* READING PASSAGE:
※ ※ ※
After staring in disbelief for several seconds, I tore the poster down, folded it and put it into my bag. People sitting nearby looked at me like I was crazy, and my friend shifted with embarrassment. I knew, though, that advertisements such as this one had no place in our university–or any university, for that matter. As students, we are an educated and enlightened population. What gross misguidance, miscommunication or misunderstanding had allowed this ad to slip under someone’s radar and onto countless campus bulletin boards?
The term “ho” is loaded with social implications and is inappropriate in any context. It seems that our generation has been so desensitized by the use of the term in popular music and youth culture that it has all but lost its meaning. “Ho” is commonly, but incorrectly, considered to be a milder form of the word “whore.” This is not so. “Ho” is the African American Vernacular English (Ebonics) pronunciation of “whore,” carrying the same meaning and negative connotations as the latter term. In short, “ho” quite simply equals whore. Would the Students’ Union ever produce or endorse an advertisement for an event called “Office Whores and CEOs”? Of course not. But the final version of the ad, posted in numerous locations on campus for several weeks, carried a title that for all intents and purposes said just that.
In addition to the outrageously inappropriate use of the word “ho,” the advertisement in question presents a clearly sexist view of gender roles in the workplace. By indicating that women working in offices are “hos” and their male counterparts are CEOs, the Dinos soccer advertisement perpetuates debilitating stereotypes against women. The concept of the “glass ceiling” is implicit in the title, indicating that while men may be able to occupy roles of power in a business setting, women are incapable of moving beyond a certain level of achievement. Additionally, the advertisement normalizes the notion of sexual harassment in the workplace, suggesting that men in positions of power can expect to receive sexual favours from their female subordinates, and that only by exploiting their sexuality might women exert any power in the workplace. I do not believe that Dinos soccer intended for their advertisement to carry these messages. However, for the 2.4 Million Canadian women who have suffered workplace sexual harassment, this insinuation is not a joke.
The event theme was conceived, advertised and carried out on campus without the epic student outburst that it deserved. It goes without saying that controversy creates a buzz when promoting a product, service or, as in this case, event. It seems that the exploitation of women in advertising has become so commonplace that we don’t even bat an eye when the theme of an event is based in blatant sexism. It is unfortunate that a club has felt compelled to stoop to the point of encouraging women to dress as prostitutes in order to ensure a good turnout at an event, thereby raising funds for their club. Although I was the only student to launch a formal complaint about this particular advertisement, I am not the only person on campus who was offended by the theme. I have learned that many, individuals on campus found the advertisement to be unacceptable.
In my experience, there is an immense pressure on both men and women to engage in or, at a minimum, to conform to sexism against women–as a woman, for example, refusing to laugh at a sexist joke or, heaven forbid, speaking out against sexist behaviour would be to mark myself as a bra-burning man-hater. I believe that this is one of the main reasons that more people who were offended by the “Office Ho’s” poster did not come forward in protest. But we need to ask ourselves, as women and as men, what we are willing to allow on our campus. Clearly, discriminatory messages of any kind should not be tolerated.
※ ※ ※
* DATA FOR REVIEW:
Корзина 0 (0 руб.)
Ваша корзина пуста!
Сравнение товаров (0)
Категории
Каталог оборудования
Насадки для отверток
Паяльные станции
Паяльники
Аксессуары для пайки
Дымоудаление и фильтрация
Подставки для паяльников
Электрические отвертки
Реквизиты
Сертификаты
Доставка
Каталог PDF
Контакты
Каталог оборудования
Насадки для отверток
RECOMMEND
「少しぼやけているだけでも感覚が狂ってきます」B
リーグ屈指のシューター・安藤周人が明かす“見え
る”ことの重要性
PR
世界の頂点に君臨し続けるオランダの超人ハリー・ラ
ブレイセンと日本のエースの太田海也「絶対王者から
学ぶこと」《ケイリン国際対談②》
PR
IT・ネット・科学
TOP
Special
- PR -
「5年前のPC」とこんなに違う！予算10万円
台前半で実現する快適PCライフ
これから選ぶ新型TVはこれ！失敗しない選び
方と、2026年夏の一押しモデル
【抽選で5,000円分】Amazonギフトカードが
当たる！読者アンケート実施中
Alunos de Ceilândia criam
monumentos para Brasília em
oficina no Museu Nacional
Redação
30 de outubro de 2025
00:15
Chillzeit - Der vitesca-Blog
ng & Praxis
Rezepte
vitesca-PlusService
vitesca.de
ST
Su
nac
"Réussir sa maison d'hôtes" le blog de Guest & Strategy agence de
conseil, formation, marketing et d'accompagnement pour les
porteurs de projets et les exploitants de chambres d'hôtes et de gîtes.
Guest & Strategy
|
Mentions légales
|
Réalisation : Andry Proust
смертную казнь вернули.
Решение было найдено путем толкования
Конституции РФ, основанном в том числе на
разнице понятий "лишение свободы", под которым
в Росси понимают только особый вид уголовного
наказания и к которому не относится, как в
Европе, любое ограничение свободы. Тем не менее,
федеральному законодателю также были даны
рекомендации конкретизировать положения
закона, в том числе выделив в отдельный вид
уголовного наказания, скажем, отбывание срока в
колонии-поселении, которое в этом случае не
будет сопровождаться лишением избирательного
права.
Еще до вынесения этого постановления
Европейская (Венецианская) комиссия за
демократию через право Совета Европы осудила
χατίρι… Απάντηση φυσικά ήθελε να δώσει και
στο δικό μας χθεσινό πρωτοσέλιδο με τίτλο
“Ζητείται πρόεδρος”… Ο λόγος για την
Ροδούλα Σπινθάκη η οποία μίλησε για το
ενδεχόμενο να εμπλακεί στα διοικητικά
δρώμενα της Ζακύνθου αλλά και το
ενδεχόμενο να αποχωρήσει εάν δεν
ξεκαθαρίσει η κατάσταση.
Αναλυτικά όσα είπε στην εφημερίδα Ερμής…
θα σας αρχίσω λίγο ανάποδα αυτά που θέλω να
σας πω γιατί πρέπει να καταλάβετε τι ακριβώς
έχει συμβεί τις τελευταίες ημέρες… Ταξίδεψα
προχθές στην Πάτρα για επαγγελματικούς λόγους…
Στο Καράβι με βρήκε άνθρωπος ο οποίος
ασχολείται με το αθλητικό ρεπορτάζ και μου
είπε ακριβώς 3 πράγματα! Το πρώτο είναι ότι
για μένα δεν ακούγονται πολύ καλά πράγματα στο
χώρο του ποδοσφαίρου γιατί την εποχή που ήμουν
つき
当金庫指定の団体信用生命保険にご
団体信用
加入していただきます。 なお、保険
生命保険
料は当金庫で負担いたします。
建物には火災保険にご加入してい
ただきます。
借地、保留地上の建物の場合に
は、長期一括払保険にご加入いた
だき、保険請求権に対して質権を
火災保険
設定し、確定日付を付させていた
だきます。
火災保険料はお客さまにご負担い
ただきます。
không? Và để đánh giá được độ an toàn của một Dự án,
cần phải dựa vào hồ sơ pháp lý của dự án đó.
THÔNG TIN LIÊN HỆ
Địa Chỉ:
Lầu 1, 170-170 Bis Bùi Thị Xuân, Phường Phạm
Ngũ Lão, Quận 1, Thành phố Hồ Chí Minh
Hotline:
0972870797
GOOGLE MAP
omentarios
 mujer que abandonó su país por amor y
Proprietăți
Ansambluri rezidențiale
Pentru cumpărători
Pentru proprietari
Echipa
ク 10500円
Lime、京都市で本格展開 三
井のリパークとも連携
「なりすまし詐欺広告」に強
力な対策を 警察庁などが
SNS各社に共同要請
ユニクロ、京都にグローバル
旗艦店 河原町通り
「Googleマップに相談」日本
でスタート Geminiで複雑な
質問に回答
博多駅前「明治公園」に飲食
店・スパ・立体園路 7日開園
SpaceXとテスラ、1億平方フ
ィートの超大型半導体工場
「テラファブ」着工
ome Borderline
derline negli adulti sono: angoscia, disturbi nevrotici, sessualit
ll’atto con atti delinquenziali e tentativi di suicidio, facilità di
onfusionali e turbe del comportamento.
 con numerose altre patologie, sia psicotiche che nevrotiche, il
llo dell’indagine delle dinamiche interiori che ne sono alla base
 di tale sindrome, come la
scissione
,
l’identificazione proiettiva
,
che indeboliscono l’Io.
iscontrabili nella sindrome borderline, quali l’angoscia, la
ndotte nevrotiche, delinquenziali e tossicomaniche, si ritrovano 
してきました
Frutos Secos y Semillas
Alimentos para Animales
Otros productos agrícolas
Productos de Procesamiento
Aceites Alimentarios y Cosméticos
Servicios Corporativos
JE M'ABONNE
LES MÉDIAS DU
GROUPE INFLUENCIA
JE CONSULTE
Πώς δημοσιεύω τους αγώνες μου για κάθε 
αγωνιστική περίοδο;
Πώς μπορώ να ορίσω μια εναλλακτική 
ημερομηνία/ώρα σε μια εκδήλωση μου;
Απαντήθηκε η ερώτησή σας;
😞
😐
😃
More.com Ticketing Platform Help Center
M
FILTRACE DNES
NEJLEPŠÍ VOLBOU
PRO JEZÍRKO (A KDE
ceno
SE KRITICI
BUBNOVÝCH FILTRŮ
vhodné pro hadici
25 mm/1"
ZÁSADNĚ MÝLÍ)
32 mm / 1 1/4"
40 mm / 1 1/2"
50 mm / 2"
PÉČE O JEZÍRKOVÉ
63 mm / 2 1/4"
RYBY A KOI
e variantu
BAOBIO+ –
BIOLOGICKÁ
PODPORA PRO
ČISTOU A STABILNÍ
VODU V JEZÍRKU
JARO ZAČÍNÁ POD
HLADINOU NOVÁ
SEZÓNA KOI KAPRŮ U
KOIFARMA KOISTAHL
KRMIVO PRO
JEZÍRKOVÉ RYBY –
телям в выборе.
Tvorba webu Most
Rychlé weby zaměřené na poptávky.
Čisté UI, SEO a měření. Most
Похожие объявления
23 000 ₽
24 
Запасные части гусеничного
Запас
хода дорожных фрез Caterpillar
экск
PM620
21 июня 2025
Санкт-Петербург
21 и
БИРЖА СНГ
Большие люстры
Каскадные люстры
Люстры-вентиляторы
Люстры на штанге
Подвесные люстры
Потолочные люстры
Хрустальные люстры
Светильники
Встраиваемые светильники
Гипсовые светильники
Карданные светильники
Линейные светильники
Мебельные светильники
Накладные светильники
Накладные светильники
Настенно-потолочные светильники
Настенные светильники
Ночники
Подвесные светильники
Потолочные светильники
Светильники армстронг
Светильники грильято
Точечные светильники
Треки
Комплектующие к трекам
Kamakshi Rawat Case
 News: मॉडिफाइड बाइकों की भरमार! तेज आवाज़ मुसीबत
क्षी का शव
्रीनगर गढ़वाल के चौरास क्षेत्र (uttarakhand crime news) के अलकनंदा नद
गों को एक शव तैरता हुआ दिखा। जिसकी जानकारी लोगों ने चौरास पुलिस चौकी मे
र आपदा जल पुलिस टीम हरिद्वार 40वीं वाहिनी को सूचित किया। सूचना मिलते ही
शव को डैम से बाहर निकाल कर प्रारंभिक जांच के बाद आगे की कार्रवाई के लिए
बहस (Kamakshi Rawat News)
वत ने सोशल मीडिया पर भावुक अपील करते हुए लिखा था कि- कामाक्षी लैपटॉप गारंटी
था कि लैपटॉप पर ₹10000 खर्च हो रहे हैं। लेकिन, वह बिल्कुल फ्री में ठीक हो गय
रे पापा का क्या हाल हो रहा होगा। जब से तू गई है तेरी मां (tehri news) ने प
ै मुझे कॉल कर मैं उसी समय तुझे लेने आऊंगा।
※ ※ ※
* EXERCISE REQUIREMENTS:
(a) Please render the listing, from its first line down to and including the line containing "Strategy agence de", as a numbered list with blank lines left out.
(b) Finish out the next part of the essay about the "Office Ho's" poster, starting after its final sentence.

* ANSWERS BY ITEM NUMBER:
(a)
1. Корзина 0 (0 руб.)
2. Ваша корзина пуста!
3. Сравнение товаров (0)
4. Категории
5. Каталог оборудования
6. Насадки для отверток
7. Паяльные станции
8. Паяльники
9. Аксессуары для пайки
10. Дымоудаление и фильтрация
11. Подставки для паяльников
12. Электрические отвертки
13. Реквизиты
14. Сертификаты
15. Доставка
16. Каталог PDF
17. Контакты
18. Каталог оборудования
19. Насадки для отверток
20. RECOMMEND
21. 「少しぼやけているだけでも感覚が狂ってきます」B
22. リーグ屈指のシューター・安藤周人が明かす“見え
23. る”ことの重要性
24. PR
25. 世界の頂点に君臨し続けるオランダの超人ハリー・ラ
26. ブレイセンと日本のエースの太田海也「絶対王者から
27. 学ぶこと」《ケイリン国際対談②》
28. PR
29. IT・ネット・科学
30. TOP
31. Special
32. - PR -
33. 「5年前のPC」とこんなに違う！予算10万円
34. 台前半で実現する快適PCライフ
35. これから選ぶ新型TVはこれ！失敗しない選び
36. 方と、2026年夏の一押しモデル
37. 【抽選で5,000円分】Amazonギフトカードが
38. 当たる！読者アンケート実施中
39. Alunos de Ceilândia criam
40. monumentos para Brasília em
41. oficina no Museu Nacional
42. Redação
43. 30 de outubro de 2025
44. 00:15
45. Chillzeit - Der vitesca-Blog
46. ng & Praxis
47. Rezepte
48. vitesca-PlusService
49. vitesca.de
50. ST
51. Su
52. nac
53. "Réussir sa maison d'hôtes" le blog de Guest & Strategy agence de

(b)
What made the “Office Ho’s” advertisement particularly vexing was the logo in the bottom left-hand corner; the stylized “SU,” for Students’ Union. The logo was small: perhaps the SU they knew they shouldn’t be making such a poster, and hoped that a less discerning eye would fail to notice that the ad had been produced “in house.” Given the SU stamp of approval on the ad, I decided that I would need to pay the SU a visit. On November 9th, I emailed Bev Hills, the SU’s communications Director, to notify him of my concerns. Mr. Hills was kind enough to respond quickly, and scheduled a meeting with me for the following Monday. He also informed me that he had forwarded my email to a Dinos soccer representative so that they would be aware of my complaints.
Mr. Hills was very understanding toward my concerns, but I quickly learned that there was no official means by which a student could launch a formal complaint about club postering. This presented a problem, given that it’s the SU’s job to answer to its students. Also, Hills pointed out that the SU lacks an explicit content policy for their advertisements, and that when concepts for advertisements are considered controversial, whether or not they are posted is determined subjectively by SU staff members. Again, because the elected student executives are in place to represent the interests of students, they should be involved in formal decision-making regarding potentially controversial campus events and postering.
On November 15th I brought a copy of the “Office Ho’s” advertisement into my sociology class. Under normal circumstances, wild horses couldn’t drag me up in front of 300 of my peers; however, because I felt very strongly about the issue, I steeled myself and facilitated a class discussion about the implications of such an advertisement for women on campus. The response I got from the class was incredible. Students enumerated many reasons why they were personally offended by the advertisement, and argued passionately against such messages on their campus. Topics of discussion included implications for female business students, elitist culture on campus, and the normalization of violence against women. The students were also interested to learn that the SU lacks an official means for students to complain about advertisements and events on campus. Because so many people agreed that the message communicated through the poster was unacceptable, I was encouraged to continue to pursue policy change within the SU.
Curious about the policies governing controversial advertising on other campuses, I emailed student executives at both Mount Royal College and the University of Toronto. Adam Boechler, the VP External and Tami Rothery, the VP of Student Life for the Students’ Association of Mount Royal College replied with the following statement:
“We can tell you right off the bat that this poster would have not been approved or posted by our Students’ Association. It is without saying that any cabaret or poster with the term ‘hos’ could be found offensive. While we don’t deem sexuality in itself to be offensive, the demeaning position which these phrases and images put both participants into is, in our opinion, inappropriate.
At SAMRC and the college as a whole, we promote an environment of respect and equality. The college employs a full time human rights advisor who works with students to ensure that the 13 grounds of discrimination, as defined by Alberta Human rights, are well known and respected by our community.”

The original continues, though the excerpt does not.